Son prénom la prédestinait au charme et à l’harmonie que sa seule présence déployait dès qu’elle traversait un seuil. Il lui conférait cet attribut de confiance et de courage que ses yeux communiquaient dès qu’ils croisaient un regard. Tel un pôle magnétique, son charisme, sa finesse et son affabilité innée attiraient irrésistiblement tout le monde.

Penser qu’elle n’est plus nous rend un peu orphelins.

Alors que son départ creuse un grand vide dans nos cœurs, remontent instantanément des moments merveilleux et le privilège d’avoir pu la côtoyer dès l’enfance et de la connaitre de près. Aussitôt un petit sourire surgit à travers les larmes.

Elle a depuis toujours appartenu à mon paysage familial et personnel, à travers l’amitié indéfectible qui la liait à ma mère Nicole et qu’elles avaient tissée sur les bancs de l’école. Cette amitié a été pour elles deux une force et un recours lorsqu’il leur a fallu surmonter les pertes et les peines et péniblement rejoindre la vie à l’autre bout du tunnel.

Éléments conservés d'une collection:

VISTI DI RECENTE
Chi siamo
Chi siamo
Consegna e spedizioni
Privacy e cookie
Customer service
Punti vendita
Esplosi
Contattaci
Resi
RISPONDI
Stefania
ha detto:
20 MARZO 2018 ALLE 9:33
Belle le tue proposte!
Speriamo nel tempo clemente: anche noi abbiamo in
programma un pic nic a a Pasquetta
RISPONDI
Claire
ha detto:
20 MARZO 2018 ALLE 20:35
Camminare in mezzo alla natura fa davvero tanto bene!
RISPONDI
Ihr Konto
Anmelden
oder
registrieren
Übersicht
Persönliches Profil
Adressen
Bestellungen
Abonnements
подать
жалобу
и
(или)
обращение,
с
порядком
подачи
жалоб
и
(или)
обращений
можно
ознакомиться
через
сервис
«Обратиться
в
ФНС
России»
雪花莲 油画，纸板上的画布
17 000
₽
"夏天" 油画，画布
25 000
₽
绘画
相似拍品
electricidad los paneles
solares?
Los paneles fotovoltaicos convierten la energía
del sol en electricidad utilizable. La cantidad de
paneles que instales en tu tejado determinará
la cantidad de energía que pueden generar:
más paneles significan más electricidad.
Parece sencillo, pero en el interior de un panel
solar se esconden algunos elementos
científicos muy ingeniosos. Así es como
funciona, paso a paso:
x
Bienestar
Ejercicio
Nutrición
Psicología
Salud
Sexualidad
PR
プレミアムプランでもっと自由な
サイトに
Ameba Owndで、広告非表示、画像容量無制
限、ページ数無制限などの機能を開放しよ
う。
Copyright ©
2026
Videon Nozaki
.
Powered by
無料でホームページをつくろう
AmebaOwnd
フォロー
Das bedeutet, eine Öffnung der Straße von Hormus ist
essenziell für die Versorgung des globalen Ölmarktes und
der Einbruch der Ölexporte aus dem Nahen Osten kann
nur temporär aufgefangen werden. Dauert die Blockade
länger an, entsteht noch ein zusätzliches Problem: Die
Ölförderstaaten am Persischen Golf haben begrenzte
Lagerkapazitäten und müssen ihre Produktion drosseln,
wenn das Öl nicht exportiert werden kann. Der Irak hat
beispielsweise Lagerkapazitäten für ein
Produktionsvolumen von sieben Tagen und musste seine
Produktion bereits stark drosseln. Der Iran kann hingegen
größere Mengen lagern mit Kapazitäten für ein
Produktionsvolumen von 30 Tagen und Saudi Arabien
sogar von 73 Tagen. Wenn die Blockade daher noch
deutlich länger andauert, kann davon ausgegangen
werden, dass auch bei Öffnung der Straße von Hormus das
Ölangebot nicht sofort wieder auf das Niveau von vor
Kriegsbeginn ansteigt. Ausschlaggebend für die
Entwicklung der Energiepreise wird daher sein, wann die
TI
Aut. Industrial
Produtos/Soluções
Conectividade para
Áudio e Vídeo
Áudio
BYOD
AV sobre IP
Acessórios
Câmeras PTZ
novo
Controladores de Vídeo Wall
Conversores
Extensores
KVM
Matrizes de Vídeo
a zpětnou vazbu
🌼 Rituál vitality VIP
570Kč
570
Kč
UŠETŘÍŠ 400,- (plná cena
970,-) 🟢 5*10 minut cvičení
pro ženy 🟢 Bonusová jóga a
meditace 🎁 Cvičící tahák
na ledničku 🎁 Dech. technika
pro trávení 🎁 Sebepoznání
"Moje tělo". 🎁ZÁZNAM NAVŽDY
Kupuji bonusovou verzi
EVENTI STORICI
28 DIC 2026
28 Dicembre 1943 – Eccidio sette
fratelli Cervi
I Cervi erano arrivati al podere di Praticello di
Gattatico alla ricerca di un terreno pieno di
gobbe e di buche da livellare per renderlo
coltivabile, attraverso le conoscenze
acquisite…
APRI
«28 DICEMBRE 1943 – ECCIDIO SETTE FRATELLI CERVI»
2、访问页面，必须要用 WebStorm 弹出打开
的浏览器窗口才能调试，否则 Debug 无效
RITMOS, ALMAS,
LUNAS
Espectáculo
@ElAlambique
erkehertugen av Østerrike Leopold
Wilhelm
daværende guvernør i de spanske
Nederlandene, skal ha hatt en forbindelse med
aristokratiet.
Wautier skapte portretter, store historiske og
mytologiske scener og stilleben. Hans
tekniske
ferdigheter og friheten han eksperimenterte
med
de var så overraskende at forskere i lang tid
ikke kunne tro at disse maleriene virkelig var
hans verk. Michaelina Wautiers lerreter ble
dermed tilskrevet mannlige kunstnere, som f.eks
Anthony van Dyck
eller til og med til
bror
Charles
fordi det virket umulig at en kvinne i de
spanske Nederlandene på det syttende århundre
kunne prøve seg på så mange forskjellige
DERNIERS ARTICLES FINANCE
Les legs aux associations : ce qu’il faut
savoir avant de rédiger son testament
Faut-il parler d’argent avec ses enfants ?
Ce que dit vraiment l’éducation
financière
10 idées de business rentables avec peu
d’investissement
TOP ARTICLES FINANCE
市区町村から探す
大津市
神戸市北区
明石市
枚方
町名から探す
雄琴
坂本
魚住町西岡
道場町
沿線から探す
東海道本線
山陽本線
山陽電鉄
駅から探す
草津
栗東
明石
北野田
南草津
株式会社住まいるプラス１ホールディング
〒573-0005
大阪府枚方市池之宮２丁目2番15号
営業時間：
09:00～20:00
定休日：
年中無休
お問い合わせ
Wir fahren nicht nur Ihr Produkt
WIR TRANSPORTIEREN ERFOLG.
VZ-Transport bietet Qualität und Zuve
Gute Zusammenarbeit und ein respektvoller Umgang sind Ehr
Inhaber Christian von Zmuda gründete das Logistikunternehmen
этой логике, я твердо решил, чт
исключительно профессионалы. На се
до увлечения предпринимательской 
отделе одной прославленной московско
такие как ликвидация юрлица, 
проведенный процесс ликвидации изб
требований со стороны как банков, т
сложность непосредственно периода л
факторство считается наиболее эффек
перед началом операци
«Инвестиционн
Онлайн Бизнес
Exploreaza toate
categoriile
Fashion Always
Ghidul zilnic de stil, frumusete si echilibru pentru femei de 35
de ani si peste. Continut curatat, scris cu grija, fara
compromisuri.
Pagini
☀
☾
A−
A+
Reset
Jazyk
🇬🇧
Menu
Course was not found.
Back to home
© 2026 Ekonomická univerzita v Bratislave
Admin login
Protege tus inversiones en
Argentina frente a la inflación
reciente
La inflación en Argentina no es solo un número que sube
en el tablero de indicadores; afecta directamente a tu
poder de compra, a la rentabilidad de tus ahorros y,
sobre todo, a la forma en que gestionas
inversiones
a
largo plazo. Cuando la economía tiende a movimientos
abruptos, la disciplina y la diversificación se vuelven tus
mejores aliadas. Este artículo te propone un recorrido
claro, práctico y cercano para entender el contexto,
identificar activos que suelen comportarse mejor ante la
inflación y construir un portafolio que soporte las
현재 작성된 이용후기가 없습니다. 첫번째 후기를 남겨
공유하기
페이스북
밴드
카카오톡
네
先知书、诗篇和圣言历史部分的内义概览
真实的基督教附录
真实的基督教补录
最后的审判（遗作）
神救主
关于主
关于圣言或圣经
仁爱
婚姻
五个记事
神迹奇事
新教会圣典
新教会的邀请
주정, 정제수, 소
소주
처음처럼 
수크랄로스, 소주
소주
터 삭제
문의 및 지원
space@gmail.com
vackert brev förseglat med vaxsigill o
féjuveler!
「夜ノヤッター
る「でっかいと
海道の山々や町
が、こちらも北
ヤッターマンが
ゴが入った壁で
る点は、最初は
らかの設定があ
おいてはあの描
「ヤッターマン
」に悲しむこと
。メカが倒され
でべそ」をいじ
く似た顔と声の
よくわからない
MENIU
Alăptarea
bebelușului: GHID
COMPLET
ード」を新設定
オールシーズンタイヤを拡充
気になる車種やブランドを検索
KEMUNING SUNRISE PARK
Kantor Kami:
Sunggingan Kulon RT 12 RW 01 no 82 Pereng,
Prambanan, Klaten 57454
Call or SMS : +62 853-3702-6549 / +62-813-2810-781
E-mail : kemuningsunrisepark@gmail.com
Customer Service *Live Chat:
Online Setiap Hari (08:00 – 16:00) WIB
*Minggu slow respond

**TRAVAIL DEMANDÉ**
- a) Répondez aux questions suivantes à partir de l'extrait d'hommage :
(i) À quoi le charisme de la personne évoquée est-il comparé ?
(ii) Quel effet l'extrait attribue-t-il à la pensée qu'elle n'est plus ?
(iii) Où l'amitié entre elle et Nicole a-t-elle été tissée ?
- b) Disposez sous forme de liste JSON de chaînes, une par ligne et sans les lignes vides, les rangées depuis leur début jusqu'à la ligne contenant « Kriegsbeginn ansteigt. Ausschlaggebend », celle-ci incluse.

**SOLUTIONS DES EXERCICES**
- a)
(i) À un pôle magnétique.
(ii) Cette pensée nous rend un peu orphelins.
(iii) Sur les bancs de l'école.

- b)
[
  "VISTI DI RECENTE",
  "Chi siamo",
  "Chi siamo",
  "Consegna e spedizioni",
  "Privacy e cookie",
  "Customer service",
  "Punti vendita",
  "Esplosi",
  "Contattaci",
  "Resi",
  "RISPONDI",
  "Stefania",
  "ha detto:",
  "20 MARZO 2018 ALLE 9:33",
  "Belle le tue proposte!",
  "Speriamo nel tempo clemente: anche noi abbiamo in",
  "programma un pic nic a a Pasquetta",
  "RISPONDI",
  "Claire",
  "ha detto:",
  "20 MARZO 2018 ALLE 20:35",
  "Camminare in mezzo alla natura fa davvero tanto bene!",
  "RISPONDI",
  "Ihr Konto",
  "Anmelden",
  "oder",
  "registrieren",
  "Übersicht",
  "Persönliches Profil",
  "Adressen",
  "Bestellungen",
  "Abonnements",
  "подать",
  "жалобу",
  "и",
  "(или)",
  "обращение,",
  "с",
  "порядком",
  "подачи",
  "жалоб",
  "и",
  "(или)",
  "обращений",
  "можно",
  "ознакомиться",
  "через",
  "сервис",
  "«Обратиться",
  "в",
  "ФНС",
  "России»",
  "雪花莲 油画，纸板上的画布",
  "17 000",
  "₽",
  "\"夏天\" 油画，画布",
  "25 000",
  "₽",
  "绘画",
  "相似拍品",
  "electricidad los paneles",
  "solares?",
  "Los paneles fotovoltaicos convierten la energía",
  "del sol en electricidad utilizable. La cantidad de",
  "paneles que instales en tu tejado determinará",
  "la cantidad de energía que pueden generar:",
  "más paneles significan más electricidad.",
  "Parece sencillo, pero en el interior de un panel",
  "solar se esconden algunos elementos",
  "científicos muy ingeniosos. Así es como",
  "funciona, paso a paso:",
  "x",
  "Bienestar",
  "Ejercicio",
  "Nutrición",
  "Psicología",
  "Salud",
  "Sexualidad",
  "PR",
  "プレミアムプランでもっと自由な",
  "サイトに",
  "Ameba Owndで、広告非表示、画像容量無制",
  "限、ページ数無制限などの機能を開放しよ",
  "う。",
  "Copyright ©",
  "2026",
  "Videon Nozaki",
  ".",
  "Powered by",
  "無料でホームページをつくろう",
  "AmebaOwnd",
  "フォロー",
  "Das bedeutet, eine Öffnung der Straße von Hormus ist",
  "essenziell für die Versorgung des globalen Ölmarktes und",
  "der Einbruch der Ölexporte aus dem Nahen Osten kann",
  "nur temporär aufgefangen werden. Dauert die Blockade",
  "länger an, entsteht noch ein zusätzliches Problem: Die",
  "Ölförderstaaten am Persischen Golf haben begrenzte",
  "Lagerkapazitäten und müssen ihre Produktion drosseln,",
  "wenn das Öl nicht exportiert werden kann. Der Irak hat",
  "beispielsweise Lagerkapazitäten für ein",
  "Produktionsvolumen von sieben Tagen und musste seine",
  "Produktion bereits stark drosseln. Der Iran kann hingegen",
  "größere Mengen lagern mit Kapazitäten für ein",
  "Produktionsvolumen von 30 Tagen und Saudi Arabien",
  "sogar von 73 Tagen. Wenn die Blockade daher noch",
  "deutlich länger andauert, kann davon ausgegangen",
  "werden, dass auch bei Öffnung der Straße von Hormus das",
  "Ölangebot nicht sofort wieder auf das Niveau von vor",
  "Kriegsbeginn ansteigt. Ausschlaggebend für die"
]